A recent paper by Falk and Tsoukalas argues AI automation is the same mechanism, running faster and across a wider slice of the labor market.
The intuition: workers are also customers. When a firm replaces workers with AI, it captures the labor savings directly and immediately. The lost spending from the people it just let go doesn’t land anywhere in particular — it spreads thinly across every firm those workers used to buy from. No single firm feels enough of the demand hit to reconsider, so every firm keeps automating. Each decision is individually rational. The aggregate result is that firms collectively shrink the market they’re all selling into.
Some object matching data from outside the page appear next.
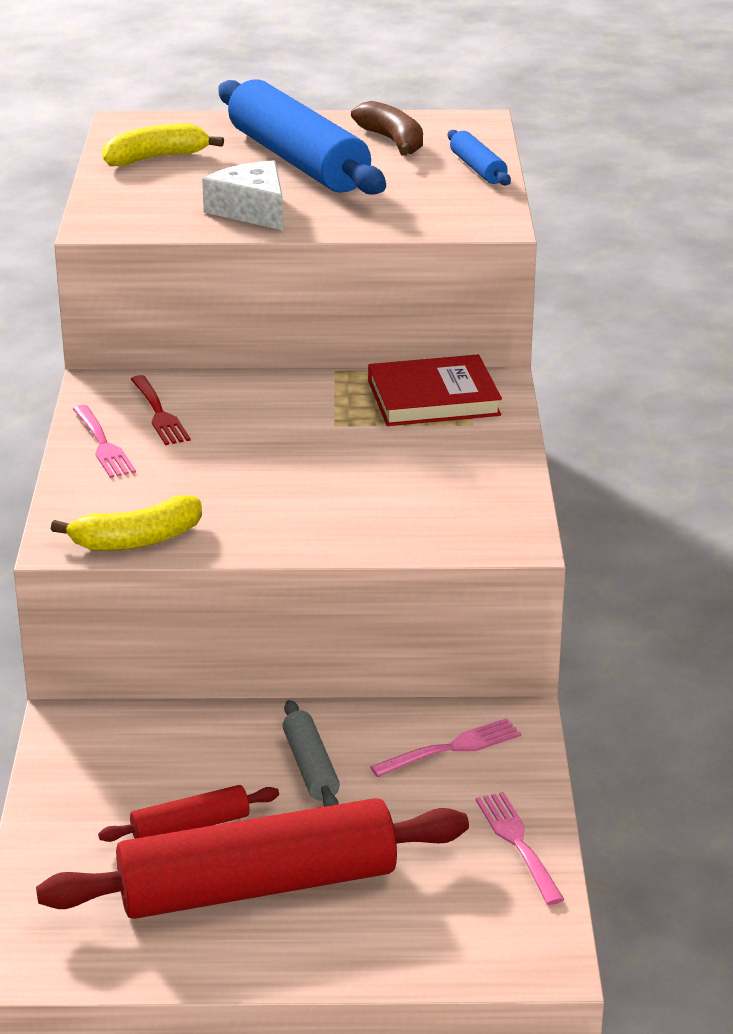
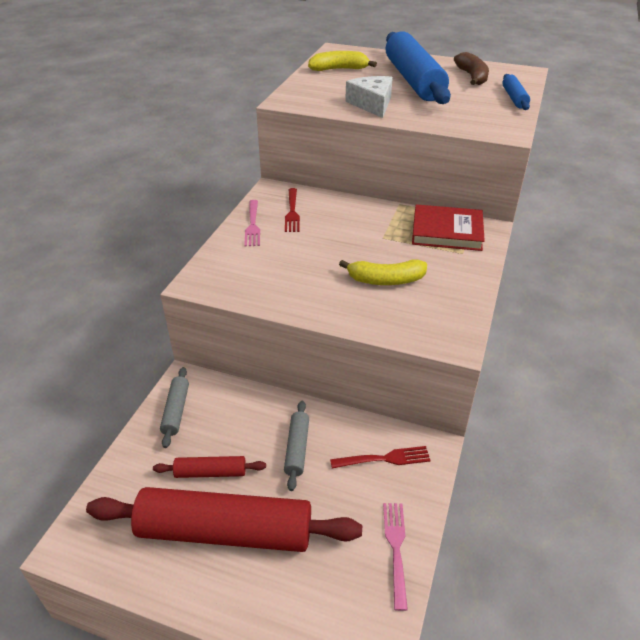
camera: 20 degrees right, 10 degrees up
yellow banana [51,495,202,551] -> yellow banana moved to [339,259,427,285]
pink fork [370,718,521,777] -> red fork [330,446,431,468]
none -> grey rolling pin [160,367,189,448]

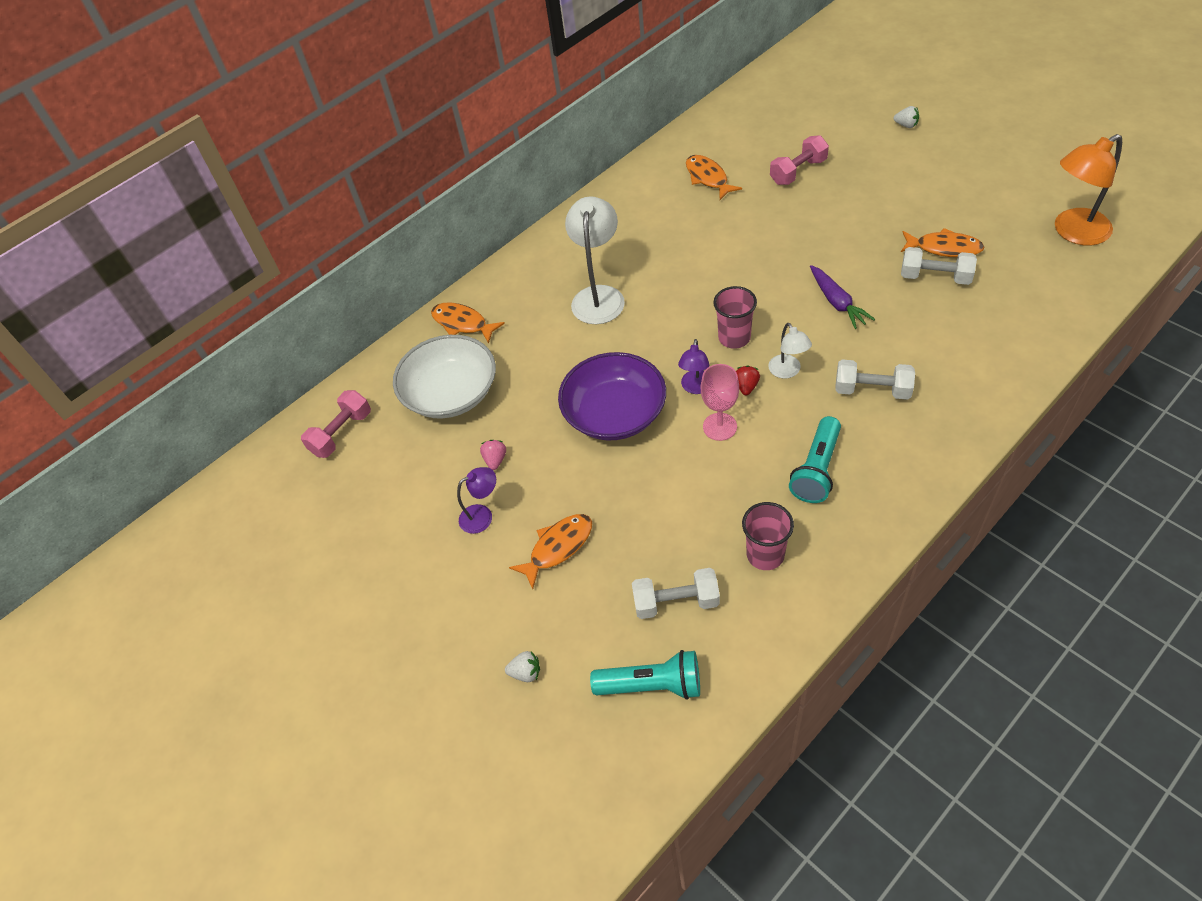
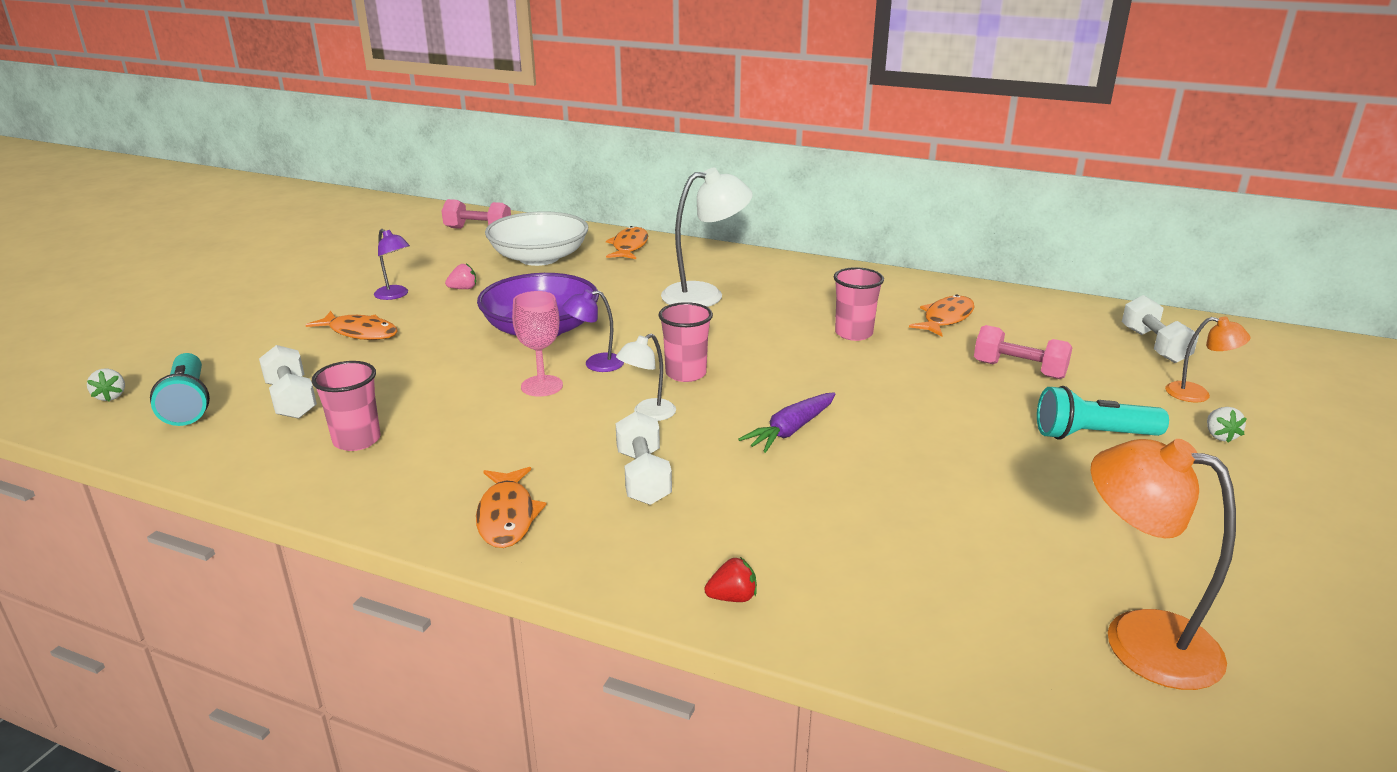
camera: 60 degrees right, 25 degrees down
white strawberry [505,651,540,682] -> white strawberry moved to [87,369,125,401]
red strawberry [736,365,760,395] -> red strawberry moved to [705,557,757,602]
turquoise flashlight [789,416,841,503] -> turquoise flashlight moved to [1037,386,1169,440]
orange fish [901,228,984,257] -> orange fish moved to [476,467,547,548]
white dumbbell [901,247,977,285] -> white dumbbell moved to [1122,295,1199,363]
none -> pink cup [834,267,884,341]
none -> orange lamp [1165,317,1250,402]

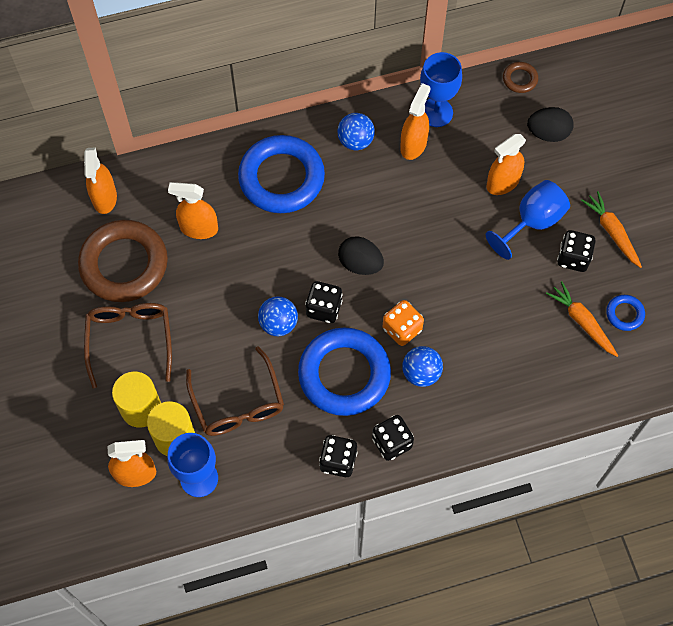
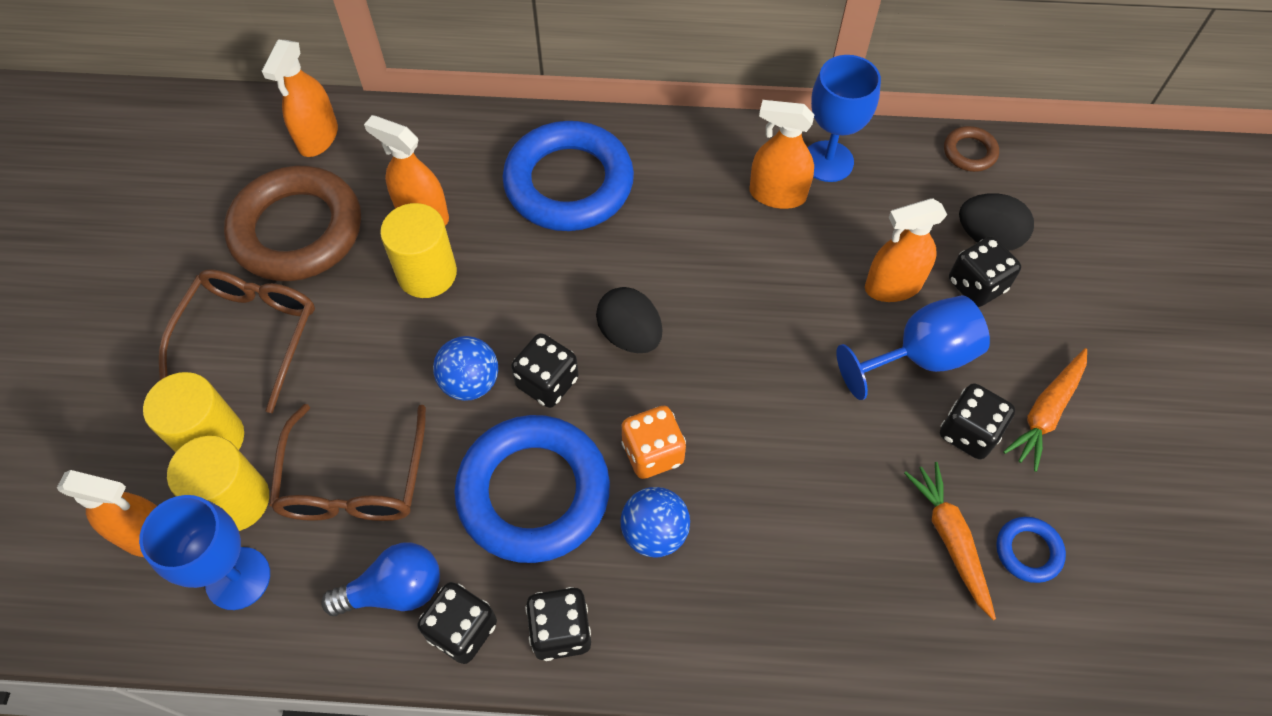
camera: 20 degrees right, 5 degrees down
blue ball [337,113,375,150] -> none
orange spray bottle [400,83,430,160] -> orange spray bottle turned 120 degrees counterclockwise [750,100,814,209]
orange carrot [581,191,642,268] -> orange carrot turned 135 degrees counterclockwise [1003,348,1087,472]
none -> blue light bulb [321,542,440,616]
none -> yellow cylinder [380,203,457,298]
none -> black dice [949,236,1021,307]

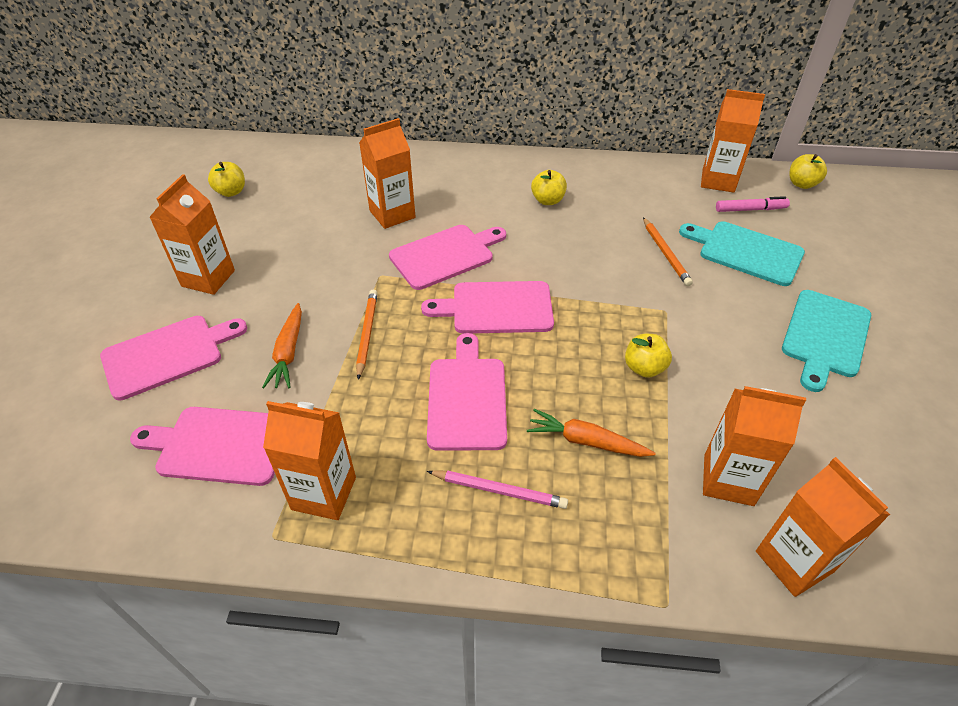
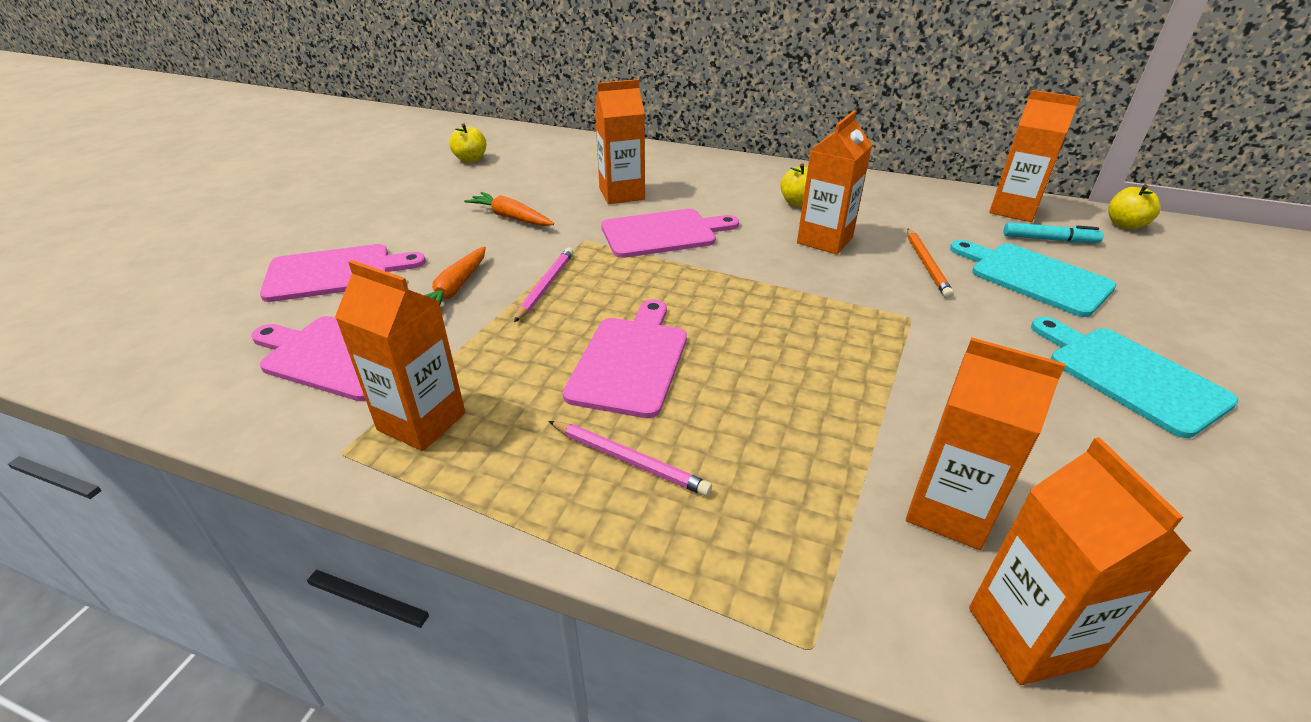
camera: 15 degrees right, 10 degrees down
orange carton [149,174,235,295] -> orange carton moved to [797,111,872,255]
orange pencil [356,290,378,380] -> pink pencil [514,247,574,322]
pink cutting board [421,281,554,334] -> none
orange carrot [527,409,656,457] -> orange carrot moved to [464,192,554,226]
yellow apple [625,334,672,378] -> none
pink marker [716,196,790,212] -> turquoise marker [1004,222,1104,243]
turquoise cutting board [782,290,871,392] -> turquoise cutting board turned 105 degrees clockwise [1031,317,1238,438]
Economists call this an externality. It’s the same structural problem as pollution: the party making the decision captures the benefit, and the cost is socialized. No firm acting alone has an incentive to change course, because unilaterally holding back just means losing ground to competitors who won’t.
Falk and Tsoukalas formalize this with a game-theoretic model and derive what a corrective tax on automation would have to look like. The math isn’t light reading, so I built an interactive explainer that walks through the mechanism with adjustable parameters. This will be launching soon.
This reframes the CFO data. Firms aren’t miscalculating. Each one is responding correctly to the incentives it faces. The incentives themselves are misaligned with the aggregate outcome — which is the textbook condition for market failure.